Senado aprova reforma da saúde

Obama celebra vitória, mas projetos da Câmara e do Senado ainda têm de ser unificados para entrar em vigor

Gustavo Chacra, O Estadao de S.Paulo

24 Dezembro 2009 | 00h00

O presidente dos EUA, Barack Obama, celebrou ontem a aprovação oficial no Senado do projeto de lei para reformar o sistema de saúde americano. A votação, simbólica, confirmou uma vitória já dada como certa desde que o governo conseguiu os 60 votos necessários para aprovar o projeto, no sábado.

Agora, o governo lutará para unificar as propostas aprovadas na Câmara dos Representantes e no Senado, que possuem itens contraditórios. Caso consiga unificar e aprovar os dois projetos mais uma vez nas duas casas do Congresso, poderá aplicar uma das mais importantes leis na área social do história dos EUA, comparada ao Medicare, que dá assistência médica aos idosos, e ao seguro social.

Presidentes democratas e republicanos, desde o início do século 20, lutam para reformar o sistema de saúde e garantir tratamento para toda a população. Há cerca de 50 milhões de pessoas sem seguro-saúde nos EUA. Caso a reforma seja aprovada sem grandes mudanças na Câmara e no Senado, esse número será reduzido para 19 milhões - incluindo os imigrantes ilegais.

A reforma passou no Senado com 60 votos a favor e 39 contra (um senador não compareceu). Nenhum republicano votou "sim". Dos senadores que apoiaram o projeto, 58 eram democratas e 2 independentes.

Uma das principais dificuldades do governo foi convencer senadores mais conservadores do Partido Democrata a votar pelo "sim" - o que o obrigou a ceder em alguns pontos.

Os republicanos criticam a proposta com o argumento de que ela elevará os impostos e os gastos do governo. A previsão é que os custos alcancem US$ 871 bilhões nos próximos dez anos, segundo o Escritório de Orçamento do Congresso.
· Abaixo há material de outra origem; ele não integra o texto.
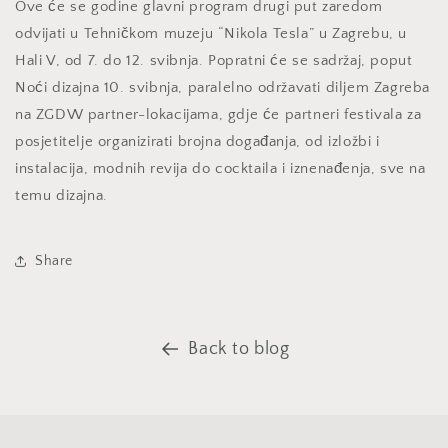
Ove će se godine glavni program drugi put zaredom
odvijati u Tehničkom muzeju “Nikola Tesla” u Zagrebu, u
Hali V, od 7. do 12. svibnja. Popratni će se sadržaj, poput
Noći dizajna 10. svibnja, paralelno održavati diljem Zagreba
na ZGDW partner-lokacijama, gdje će partneri festivala za
posjetitelje organizirati brojna događanja, od izložbi i
instalacija, modnih revija do cocktaila i iznenađenja, sve na
temu dizajna.
Share
Back to blog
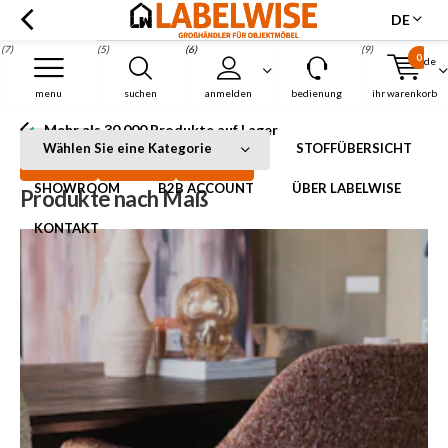
DE
(7)
(5)
(6)
(9)
0
de
Menu
menu
suchen
anmelden
bedienung
ihr warenkorb
Mehr als 30.000 Produkte auf Lager
Menu
Wählen Sie eine Kategorie
STOFFÜBERSICHT
SHOWROOM
B2B ACCOUNT
ÜBER LABELWISE
Produkte nach Maß
KONTAKT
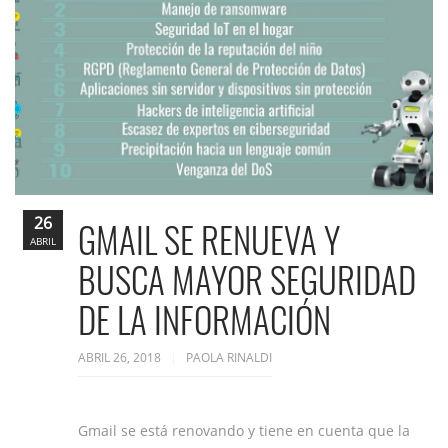
26
GMAIL SE RENUEVA Y
ABRIL
BUSCA MAYOR SEGURIDAD
DE LA INFORMACIÓN
ABRIL 26, 2018
PAOLA RINALDI
Gmail se está renovando y tiene en cuenta que la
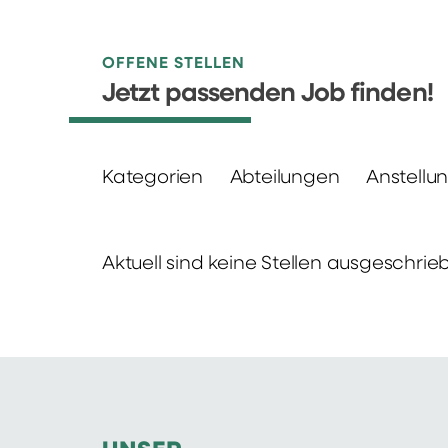
OFFENE STELLEN
Jetzt passenden Job finden!
Kategorien
Abteilungen
Anstellu
Aktuell sind keine Stellen ausgeschrie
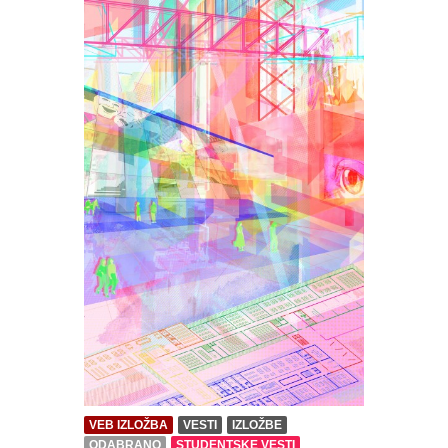
VEB IZLOŽBA
VESTI
IZLOŽBE
ODABRANO
STUDENTSKE VESTI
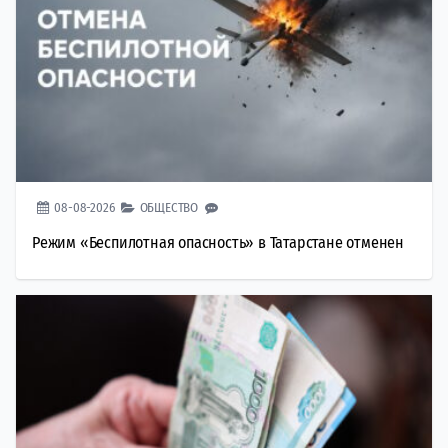
08-08-2026
ОБЩЕСТВО
Режим «Беспилотная опасность» в Татарстане отменен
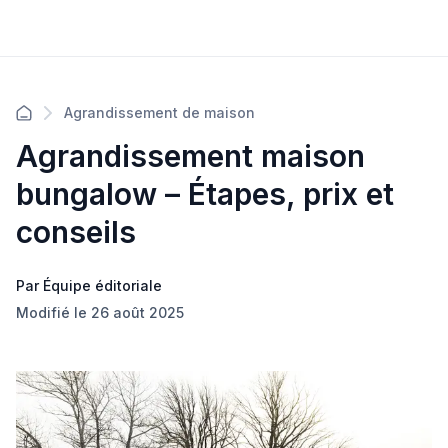
Agrandissement de maison
Agrandissement maison
bungalow – Étapes, prix et
conseils
Par Équipe éditoriale
Modifié le 26 août 2025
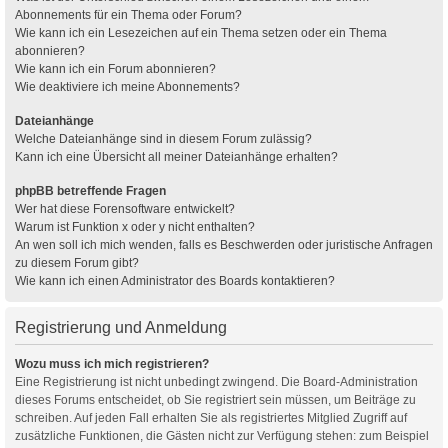
Abonnements für ein Thema oder Forum?
Wie kann ich ein Lesezeichen auf ein Thema setzen oder ein Thema
abonnieren?
Wie kann ich ein Forum abonnieren?
Wie deaktiviere ich meine Abonnements?
Dateianhänge
Welche Dateianhänge sind in diesem Forum zulässig?
Kann ich eine Übersicht all meiner Dateianhänge erhalten?
phpBB betreffende Fragen
Wer hat diese Forensoftware entwickelt?
Warum ist Funktion x oder y nicht enthalten?
An wen soll ich mich wenden, falls es Beschwerden oder juristische Anfragen
zu diesem Forum gibt?
Wie kann ich einen Administrator des Boards kontaktieren?
Registrierung und Anmeldung
Wozu muss ich mich registrieren?
Eine Registrierung ist nicht unbedingt zwingend. Die Board-Administration
dieses Forums entscheidet, ob Sie registriert sein müssen, um Beiträge zu
schreiben. Auf jeden Fall erhalten Sie als registriertes Mitglied Zugriff auf
zusätzliche Funktionen, die Gästen nicht zur Verfügung stehen: zum Beispiel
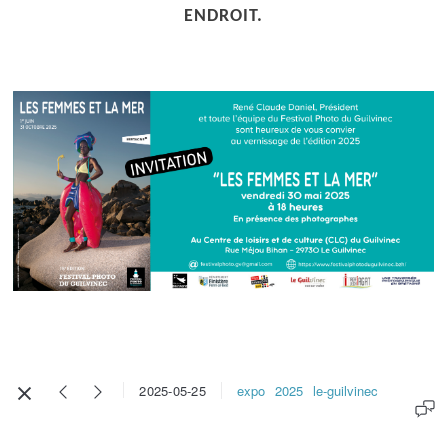
ENDROIT.
expo
2025
le-guilvinec
2025-05-25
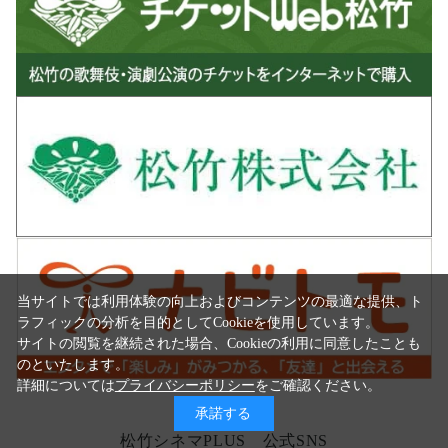
当サイトでは利用体験の向上およびコンテンツの最適な提供、ト
ラフィックの分析を目的としてCookieを使用しています。
サイトの閲覧を継続された場合、Cookieの利用に同意したことも
のといたします。
詳細については
プライバシーポリシー
をご確認ください。
承諾する
松竹シネマPLUS 公式SNS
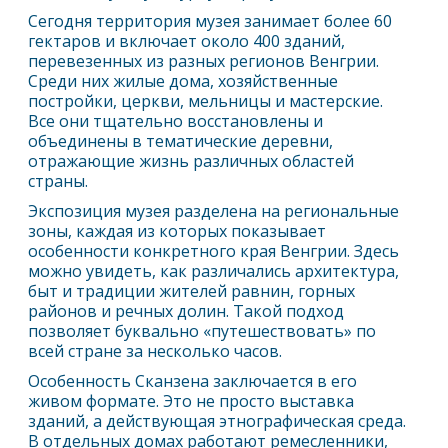
Сегодня территория музея занимает более 60
гектаров и включает около 400 зданий,
перевезенных из разных регионов Венгрии.
Среди них жилые дома, хозяйственные
постройки, церкви, мельницы и мастерские.
Все они тщательно восстановлены и
объединены в тематические деревни,
отражающие жизнь различных областей
страны.
Экспозиция музея разделена на региональные
зоны, каждая из которых показывает
особенности конкретного края Венгрии. Здесь
можно увидеть, как различались архитектура,
быт и традиции жителей равнин, горных
районов и речных долин. Такой подход
позволяет буквально «путешествовать» по
всей стране за несколько часов.
Особенность Сканзена заключается в его
живом формате. Это не просто выставка
зданий, а действующая этнографическая среда.
В отдельных домах работают ремесленники,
Logo depois da votação, Obama afirmou que a aprovação da reforma no Congresso leva os americanos ao fim "de uma luta de mais de um século para reformar o sistema de saúde dos EUA".

O presidente criticou o trabalho de lobistas contra o projeto. Para Obama, eles tentavam manter o status quo "que serve aos interesses da indústria dos seguros e não da população americana". Ressaltando que agora mais 30 milhões de americanos terão acesso a tratamento médico, o líder americano acrescentou que ninguém mais "terá sua cobertura negada quando ficar doente".

"Os EUA estão incrivelmente próximos de transformar a reforma do sistema de saúde em uma realidade para este país. Nosso desafio agora é concluir o trabalho", disse Obama, que ontem embarcou para o Havaí para passar o Natal.

Para o presidente, a aprovação da reforma é uma vitória crucial. Desde o início de seu mandato, ele deixou claro que seu objetivo era reformar a legislação - ainda que o resultado final não fosse exatamente o planejado inicialmente. Seu único fracasso foi não conseguir o apoio de republicanos.

Ao todo, foram 25 dias seguidos de debates no Senado, levando alguns senadores quase à exaustão. Houve o temor de que alguns mais idosos não tivessem condições físicas de votar ontem, às 7 horas.

Robert Byrd, de 92 anos, compareceu em cadeira de rodas e homenageou o senador Ted Kennedy, um dos principais defensores da reforma, que morreu de câncer em agosto.

Em um momento mais bem humorado da votação, o senador Harry Reid, que passou o ano todo lutando pela aprovação da legislação, quase votou "não" em vez de "sim", mas foi corrigido a tempo. Com um voto a menos, o governo não conseguiria aprovar a proposta.

CÂMARA X SENADO

Opção Estatal - O projeto de reforma da Câmara inclui uma opção de seguro-saúde administrado pelo governo para competir com as seguradoras privadas. O projeto do Senado não. Agora, deve haver uma disputa para determinar qual prevalecerá. Deputados democratas liberais ameaçam vetar a reforma se a opção for eliminada. Já senadores democratas conservadores, não aceitam a sua inclusão.

Aborto - Tanto a Câmara quanto o Senado estipulam que fundos federais não serão usados para cobrir abortos. Mas o projeto da Câmara é mais restrito, enquanto os senadores permitiram que Estados decidam sobre o assunto.

Impostos - A Câmara prevê mais impostos sobre os americanos ricos. Já o Senado aprovou impostos mais elevados para os planos de saúde mais caros.